** Opening EXCERPT block **
It’s not surprising our addiction to convenience foods is leading to weight gain. Many restaurant meals are high in calories and fat, and your mid-morning coffee can also be a diet-buster. Choosing healthier options when you eat out can help, but that can be hard when your favorite lunch spot doesn’t provide calorie or nutrition information. Instead, bring a healthy lunch from home. Brown-bag meals that include whole fruit, cruciferous vegetables, and lean protein can be good choices.
4. No time to exercise
The old 40-hour workweek is a thing of the past. The average American workweek has swollen to 47 hours, according to Gallup, and a significant minority of people — 39% — work 50 hours a week or more. Given that we’re spending more of our day at the office, it’s hardly surprising 38% of people said not having time to exercise before or after work was causing them to gain weight.
When a packed schedule leaves you no time to work out, you can try to incorporate physical activity into your workday. Parking in the far corner of the lot, taking the stairs instead of the elevator, walking at lunch, and doing a quick workout at your desk might help you stay slim and healthy. But there’s no substitute for hitting the gym. People who said they worked out at least four days a week were more likely to report having lost weight on the job, according to CareerBuilder.
Have a tendency to snack when you’re stressed? It could be making you heavier. Thirty-eight percent of people CareerBuilder talked to reported that stress-related eating was causing them to gain weight.
Stress can trigger appetite-inducing hormones and make you crave comfort foods. It can also screw up your sleep cycle, slow down your metabolism, and leave you too anxious or frazzled to eat. Keeping work stress under control can be a challenge, but learning coping mechanisms, meditation, and identifying your stress triggers so you can avoid them can help.
** Closing EXCERPT block **
** Opening PROVIDED INFORMATION block **
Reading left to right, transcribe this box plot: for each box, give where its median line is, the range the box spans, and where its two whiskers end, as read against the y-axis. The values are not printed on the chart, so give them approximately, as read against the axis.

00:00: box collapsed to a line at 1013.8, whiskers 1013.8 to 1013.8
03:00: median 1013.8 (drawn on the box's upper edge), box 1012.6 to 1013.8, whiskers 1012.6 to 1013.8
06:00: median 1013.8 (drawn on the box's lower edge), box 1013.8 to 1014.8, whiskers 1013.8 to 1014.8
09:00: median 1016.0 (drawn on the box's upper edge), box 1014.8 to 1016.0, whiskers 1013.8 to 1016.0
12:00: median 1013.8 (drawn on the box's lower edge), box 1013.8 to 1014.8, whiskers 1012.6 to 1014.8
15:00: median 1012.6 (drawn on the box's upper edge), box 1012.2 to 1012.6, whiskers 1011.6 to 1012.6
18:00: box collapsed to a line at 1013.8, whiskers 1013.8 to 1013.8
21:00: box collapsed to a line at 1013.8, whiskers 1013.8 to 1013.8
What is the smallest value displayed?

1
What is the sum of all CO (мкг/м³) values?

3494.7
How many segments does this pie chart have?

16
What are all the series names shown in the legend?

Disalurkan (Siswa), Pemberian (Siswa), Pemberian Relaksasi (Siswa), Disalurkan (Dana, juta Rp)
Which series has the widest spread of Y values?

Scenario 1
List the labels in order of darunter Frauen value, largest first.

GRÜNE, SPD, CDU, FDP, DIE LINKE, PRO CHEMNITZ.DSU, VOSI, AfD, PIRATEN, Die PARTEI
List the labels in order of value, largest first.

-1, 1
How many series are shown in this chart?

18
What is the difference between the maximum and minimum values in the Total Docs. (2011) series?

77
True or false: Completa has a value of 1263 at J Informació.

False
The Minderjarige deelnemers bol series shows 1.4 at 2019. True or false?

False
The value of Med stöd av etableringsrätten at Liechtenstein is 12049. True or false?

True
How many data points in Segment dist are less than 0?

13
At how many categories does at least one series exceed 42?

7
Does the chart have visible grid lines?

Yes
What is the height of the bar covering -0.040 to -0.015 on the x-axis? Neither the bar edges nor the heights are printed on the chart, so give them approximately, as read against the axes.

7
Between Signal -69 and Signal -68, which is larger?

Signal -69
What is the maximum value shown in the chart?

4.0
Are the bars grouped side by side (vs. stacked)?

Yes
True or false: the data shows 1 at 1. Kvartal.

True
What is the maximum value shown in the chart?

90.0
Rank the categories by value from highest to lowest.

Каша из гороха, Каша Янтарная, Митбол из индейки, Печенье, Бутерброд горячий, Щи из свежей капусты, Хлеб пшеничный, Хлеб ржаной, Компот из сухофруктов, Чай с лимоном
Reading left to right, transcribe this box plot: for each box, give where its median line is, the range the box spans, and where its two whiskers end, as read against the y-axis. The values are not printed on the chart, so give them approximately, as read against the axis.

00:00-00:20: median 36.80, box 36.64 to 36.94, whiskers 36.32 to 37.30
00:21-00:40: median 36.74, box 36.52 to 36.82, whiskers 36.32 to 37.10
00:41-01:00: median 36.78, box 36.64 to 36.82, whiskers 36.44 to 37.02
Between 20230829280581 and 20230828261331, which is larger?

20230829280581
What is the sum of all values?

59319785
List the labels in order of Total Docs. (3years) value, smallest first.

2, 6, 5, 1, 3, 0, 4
** Closing PROVIDED INFORMATION block **
▶ **REQUIREMENT 1**
Answer these questions from the excerpt on workplace weight gain:
(a) According to Gallup, how many hours long is the average American workweek?
(b) What percentage of the people CareerBuilder talked to reported that stress-related eating was causing them to gain weight?
(c) Which three kinds of food are named as making brown-bag meals good choices?
▶ **REQUIREMENT 2**
Take the excerpt on workplace weight gain further, continuing from its final sentence about stress.

▶ **ANSWER 1**
(a) 47 hours
(b) 38%
(c) Whole fruit, cruciferous vegetables, and lean protein

▶ **ANSWER 2**
2. Too tired to exercise
Some people don’t have enough time to exercise, and others are just too tired. Nearly half of people who responded to the CareerBuilder survey said their job left them too exhausted to work out.
The good news is exercising can actually help you fight fatigue. Getting up to stretch or going for a 10-minute walk can make you less sleepy and help with overall fitness and health. Meanwhile, incorporating activities, such as yoga, into your fitness routine might help reduce stress. That said, if your tiredness is due to a lack of sleep, you should also think about how you can get more (or better) rest because sleep-deprived exercisers can injure themselves, according to Shape.
Next: The No. 1 cause of job-related weight gain can be tough to avoid.
1. Sitting all day
Fifty-one percent of people CareerBuilder surveyed said sitting all day was the reason for their weight gain. Science backs up their theory that too much time behind a desk was making them fat. A study conducted at Tel Aviv University found sitting for long periods can lead to a larger behind, while other research has linked too much chair time with an increased risk of serious health problems and death. Even regular exercise might not be enough to combat the negative effects of a largely sedentary lifestyle.
The good news is simply moving around more often during the day can help you stay healthy. Standing desks are one option, but just standing while talking on the phone or walking during meetings can help, according to the Mayo Clinic.
“The impact of movement — even leisurely movement — can be profound. For starters, you’ll burn more calories. This might lead to weight loss and increased energy. Even better, the muscle activity needed for standing and other movement seems to trigger important processes related to the breakdown of fats and sugars within the body,” James A. Levine, M.D., Ph.D., wrote in an article for the Mayo Clinic.